Science
NorCal braces for dry, dangerous fire season as SoCal faces typical conditions
Southern California’s top fire officials met behind closed doors in East Los Angeles Friday to discuss the outlook for this year’s peak fire season and how to coordinate the region’s world-class firefighters to keep communities safe.
At a press conference afterward, officials stressed that even though coastal Southern California is not expected to have an exceptionally dangerous fire season, they are doing everything they can to protect Californians. They urged residents to do the same.
“It is clear that wildfires are no longer solely a fire-service problem. They are an all-of-us problem,” said Orange County Fire Authority Interim Chief T.J. McGovern, standing in front of a suite of emergency response vehicles at L.A. County Fire Department’s headquarters. “They can only be mitigated by all of us working together.”
Coastal Southern California, which had the third-wettest season in record within the last 15 years, can expect a typical wildfire season, fire weather analysts predict. That’s in sharp contrast to Northern California, which saw a record-breaking March heat wave melt mountain snowpack early. Fire officials typically rely on the snowpack to keep vegetation green and moist into summer.
“The interesting thing about last year is that it was the southern half of the state that was significantly drier,” said Cal Fire Director Joe Tyler at a wildfire season outlook briefing last month. This year, he said, “we’re seeing that critical condition really spreading across Northern California.”
Coastal Southern California must still endure a particularly dry June before reaching typical conditions July through September — and even “typical” conditions remain dangerous, which is why officials urged Southern Californians Friday to remain vigilant.
A series of fires mid-May served as a warning shot for the region. The Sandy fire in Ventura County destroyed one home and damaged two more structures. The Santa Rosa Island fire burned through a third of the second-largest Channel island.
Officials at Friday’s Southern California meeting urged homeowners to do what they can to harden their homes against wildfire — including covering vents with mesh to prevent embers from entering the home and using multi-paned tempered windows that are less likely to shatter in extreme heat.
They also asked homeowners to maintain defensible space around homes by clearing dead vegetation in their yards, making sure there is space between shrubs and trees and creating a 5-foot buffer around homes with nothing combustible, including plants.
Homeowners should also make sure they’re signed up for evacuation alerts from their local fire department, the chiefs added, and should not hesitate to evacuate at the sight or smell of smoke — regardless of whether an official evacuation has been ordered.
As for their part, Southern California fire departments have been working to thin out hazardous vegetation surrounding communities and remain at the ready to respond to fires.
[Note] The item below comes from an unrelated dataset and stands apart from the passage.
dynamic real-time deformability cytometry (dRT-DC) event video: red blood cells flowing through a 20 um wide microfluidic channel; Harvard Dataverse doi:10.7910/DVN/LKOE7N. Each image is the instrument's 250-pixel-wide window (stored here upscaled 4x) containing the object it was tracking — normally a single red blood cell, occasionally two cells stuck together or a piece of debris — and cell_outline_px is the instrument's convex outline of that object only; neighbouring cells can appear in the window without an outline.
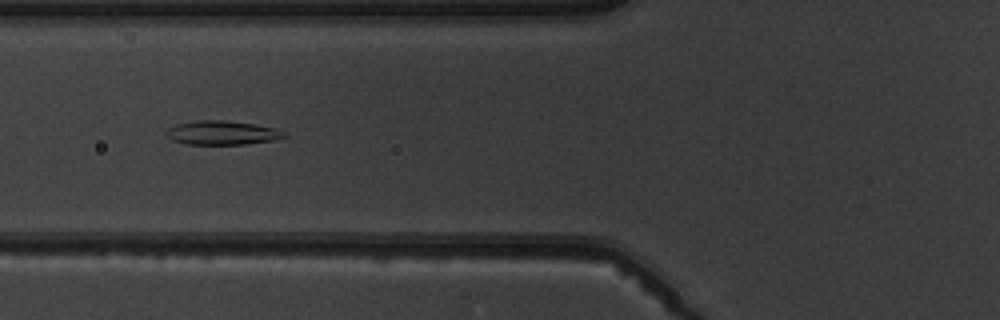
{"species": "common noctule bat (a hibernating species)", "species_latin": "Nyctalus noctula", "temperature_condition": "warm", "stored_images_in_passage": 5, "camera_frame_rate_fps": 3000, "um_per_image_px": 0.085, "animal": {"sex": "male", "body_mass_g": 19.5, "forearm_length_mm": 54.6}, "frame": {"image": 1, "passage_image": 4, "time_ms": 3.333, "image_size_px": [1000, 320], "cell_outline_px": [[288, 136], [272, 140], [244, 144], [188, 144], [172, 140], [168, 136], [168, 128], [176, 124], [196, 120], [224, 120], [252, 124], [272, 128], [288, 132]], "centroid_in_image_um": [18.89, 11.28], "position_along_channel_um": 106.9, "area_um2": 16.24}}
“We will show up. We show up every time, across every jurisdiction … That’s not a question,” said Los Angeles City Fire Department Chief Jaime Moore. However, without defensible space at individual homes, it is “very difficult for us to be able to combat those fires.”
The Los Angeles and Ventura county fire departments have been working to remove flammable vegetation surrounding communities in the Santa Monica Mountains with fire department crews, goats and prescribed fire. The U.S. Forest Service has been doing similar work in the San Gabriel Mountains.
The crews are working to create a network of vegetation-free pathways, called fuel breaks, that can slow fires and give firefighters strategic access to wildlands to combat blazes. They are also working to remove particularly flammable invasive grasses.
“As we share our preparation to defend communities and build wildfire resilience, it’s a call to action,” Angeles National Forest Fire Chief Robert Garcia said. “It’s now a shift to individual homeowners and communities to start leveraging some of that work that your agencies are doing.”
While this kind of landscape-wide work has significantly increased in the state over the past five years, California is running out of money to complete such projects.
Meanwhile, the U.S. Forest Service saw a decrease in how much work it could complete after the Trump administration significantly reduced the size of the service’s workforce.
Neither the state’s funding woes nor the shrinking of the federal workforce are expected to impact firefighting ability.
“It is absolutely as strong as ever,” Tyler said last month of the federal and state government’s ability to respond to fires.